In re: Stewart1 v. Acton-Boxborough Regional School District                                                                                               

BSEA #2101061


This matter comes before the Hearing Officer on the unopposed Motion filed by Parent on November 16, 2020 to consolidate the case filed on behalf of Stewart against Acton-Boxborough Regional School District (ABRSD, or the District) with a case filed on behalf of his brother, BSEA #21023253. The parties discussed this Motion during the initial Conference Call on November 25, 2020, though the District never filed a written response. Neither party requested a hearing on the Motion, and as testimony or oral argument would not advance the Hearing Officer’s understanding of the issues involved, this Ruling is being issued without a hearing, pursuant to Bureau of Special Education Appeals Hearing Rule VII(D). For the reasons set forth below, Parents’ Motion to Consolidate is ALLOWED IN PART.

(Data entries)
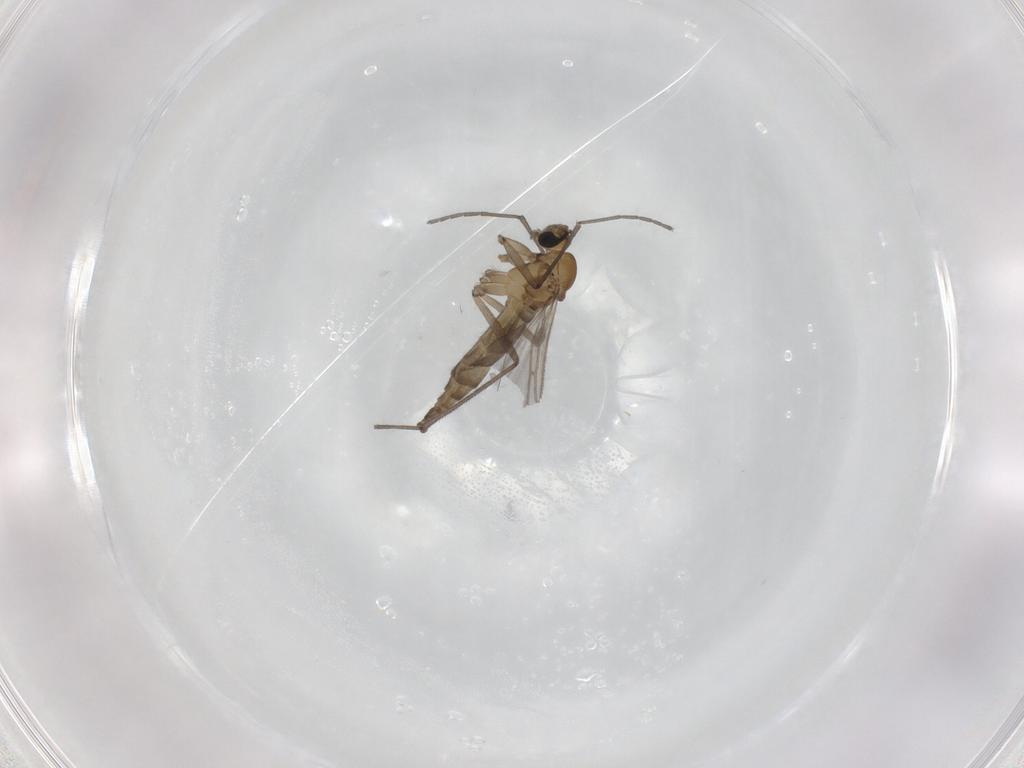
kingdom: Animalia
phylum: Arthropoda
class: Insecta
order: Diptera
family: Sciaridae
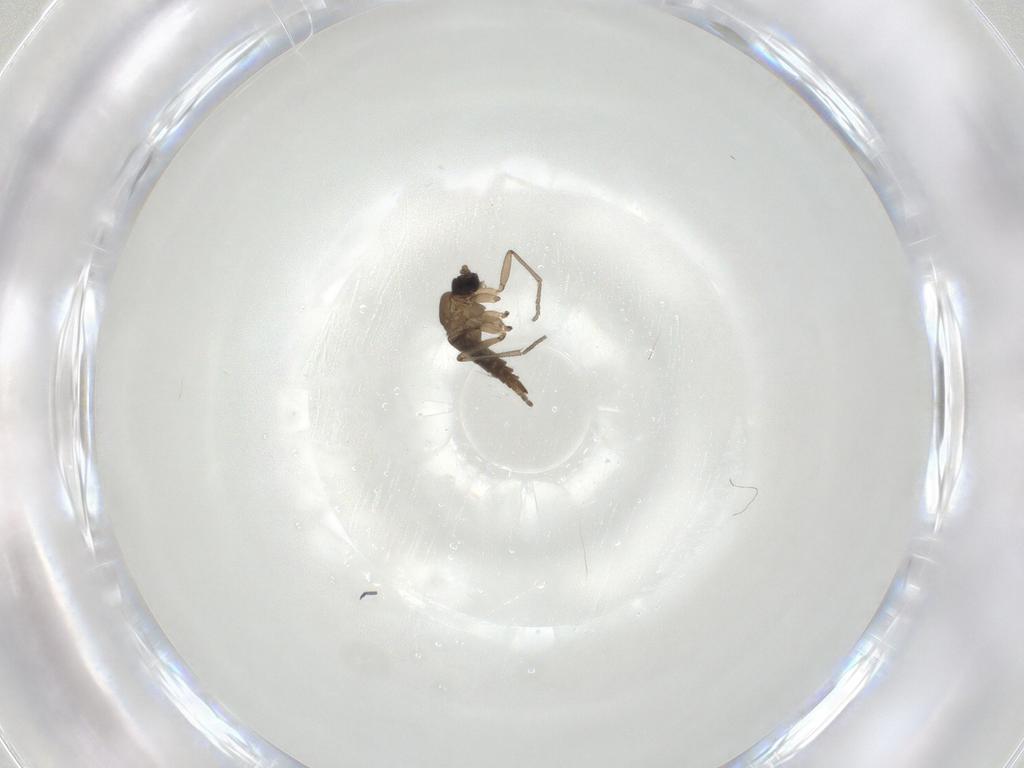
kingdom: Animalia
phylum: Arthropoda
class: Insecta
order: Diptera
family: Sciaridae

Tasks
1. Answer these questions about the consolidation ruling:
(a) On what date did Parent file the Motion to Consolidate?
(b) When did the parties hold the initial Conference Call?
(c) Under which hearing rule is the Ruling issued without a hearing?
2. Repeat everything in the consolidation ruling from "This matter comes" down to "ALLOWED IN PART.".
3. Pick up the consolidation ruling and carry it on past its final sentence.

Outputs for the tasks
1.
(a) November 16, 2020
(b) November 25, 2020
(c) Bureau of Special Education Appeals Hearing Rule VII(D)

2.
This matter comes before the Hearing Officer on the unopposed Motion filed by Parent on November 16, 2020 to consolidate the case filed on behalf of Stewart against Acton-Boxborough Regional School District (ABRSD, or the District) with a case filed on behalf of his brother, BSEA #21023253. The parties discussed this Motion during the initial Conference Call on November 25, 2020, though the District never filed a written response. Neither party requested a hearing on the Motion, and as testimony or oral argument would not advance the Hearing Officer’s understanding of the issues involved, this Ruling is being issued without a hearing, pursuant to Bureau of Special Education Appeals Hearing Rule VII(D). For the reasons set forth below, Parents’ Motion to Consolidate is ALLOWED IN PART.

3.
On October 29, 2020, Parent filed two Hearing Requests against the District, the instant matter involving Stewart and the other, his brother.3 Regarding Stewart, Parent alleged that he has developmental and socio-emotional disabilities and that ABRSD discriminated against him and against her, on the basis of race, ethnicity, color, disability and English language learner status. According to Parent, among other things, the District created a hostile environment by failing to respond appropriately to Stewart’s allegations of bullying; failed to convene a Team meeting in response thereto; improperly involved the School Resource Officer (SRO) in behavioral incidents; unlawfully seized Stewart and his mother and used excessive force on them; disclosed personal information about Stewart to the police department; improperly utilized the SRO to investigate Stewart and his brother’s absences; and implemented a 1:1 aide without Parent’s consent and without convening a Team meeting to discuss the need for said service. Parent requested a declaration of procedural and substantive violations; a finding that ABRSD violated a number of laws, regulations, policies, memoranda, and the District’s handbook, including the Individuals with Disabilities Education Act (IDEA), Section 504 of the Rehabilitation Act of 1973, the Family Educational Rights and Privacy Act, and the Constitution. She also requested that the BSEA find that the District committed intentional infliction of emotional distress, loss of consortium, false imprisonment, and false arrest; find that Parent has exhausted her administrative remedies; and award Parent compensatory services, monetary and punitive damages, and attorneys’ fees and costs. The matter was scheduled for hearing on December 3, 2020.

On November 13, 2020, the District filed an assented-to request for a one-week extension to file its Response to Parent’s Hearing Request, and on November 16, 2020, filed that Response. ABRSD denied Parent’s allegations that it had discriminated against Stewart, failed to adhere to its policies and procedures regarding bullying, or acted in a way that impeded Stewart’s access to a FAPE. The District also contended that many of Parent’s claims were outside the BSEA’s jurisdiction and that stated that it would be filing a Partial Motion to Dismiss regarding those claims.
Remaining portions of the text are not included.